Et puis, à 25 ans je serai sénateur! Et puis...
Je lui ai dit: fais vite alors, avant que la bulle Nico n'éclate...
a écrit le 14/10/2009 à 10:21 :
M. Lenglet, vous dites tout haut ce que certains pensent tou bas... Le scandale dans cette affaire, en dehors des soupçons évidents de népostisme, c'est surtout la lâcheté de certains élus, plus courtisans que responsables. M'est avis que cette affaire va laisser des traces. Moi le premier, je ne revoterai certainement pas SARKOZY aux prochaines présidentielles. Trop d'atteintes à nos libertés, trop de mépris vis à vis de ceux qui l'ont élu, pas assez de dignité, trop de bling bling, trop de prise de décision sans suffisamment d'études sur leur impact, trop de superficiel et d'instantané, pas assez de recul et de réflexion sur le long terme. Le seul point positif, c'est la politique étrangère...

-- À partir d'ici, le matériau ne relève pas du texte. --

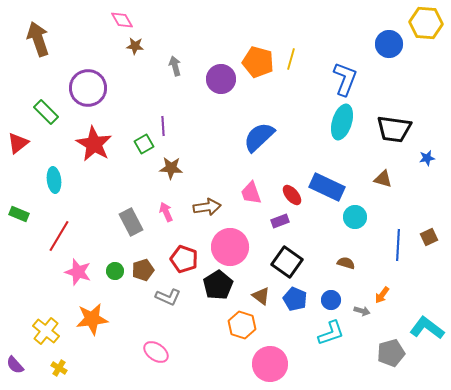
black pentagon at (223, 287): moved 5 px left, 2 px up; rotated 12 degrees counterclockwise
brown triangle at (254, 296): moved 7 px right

a écrit le 14/10/2009 à 9:18 :
C EST INCROYABLE !!! Avec l'institut de sondage privé Opinion Way (acheté par l'Elysée), Sarko a fait monter d'un coup de baguette magique la popularité de son premier ministre de 29 % !!!! C EST FOU ! Cela a paru dans un journal gratuit dans le tout paris "20 minutes" distribué dans le métro. C'est dingue comment sarko se prend pour un communiste avec sa propagande pour endoctriner le peuple ! Ainsi, il est déclaré que 70% des français souhaite le maintient de Fillon à sa place de 1er ministre. Où ils cherchent de pareilles conneries ? C'est incroyable comment ils se moquent de la lucidité des gens !!!
a écrit le 14/10/2009 à 7:41 :
J'apprécie l'humour et l'ironie de cet article. A la question du dernier paragraphe, je ne vois qu'une réponse: le manque d'intelligence, dans lequel on peut y inclure le manque de respect, de modestie, de sagesse, de responsabilité, de clairvoyance...
a écrit le 14/10/2009 à 6:32 :
Merci pour cet éditorial
a écrit le 14/10/2009 à 6:17 :
Bravo M Langlet,
Je ne suis quasiement jamais d'accord avec vous mais vous avez le courage de dire ce que vous pensez de cette affaire. Nos dirigeants ont non pas une obligation mais un devoir d'exemplarité. Je vois autours de moi des dizaines de jeunes qui galèrent à trouver du travail ou qui risquent de ne plus avoir leur bourse s'ils ratent une année à la fac.
Nicolas Sarkozy se dit libéral en économie mais cette attitude démontre qu'il ne l'est pas du tout en réalité. On ne peut pas d'un côté chanter les louanges de "l'effort" et du "mérite" et continuer à fabriquer des héritiers à la tête de l'Etat. Tout cela à un goût de second empire et je ne rapellerais à personne comment cela a fini.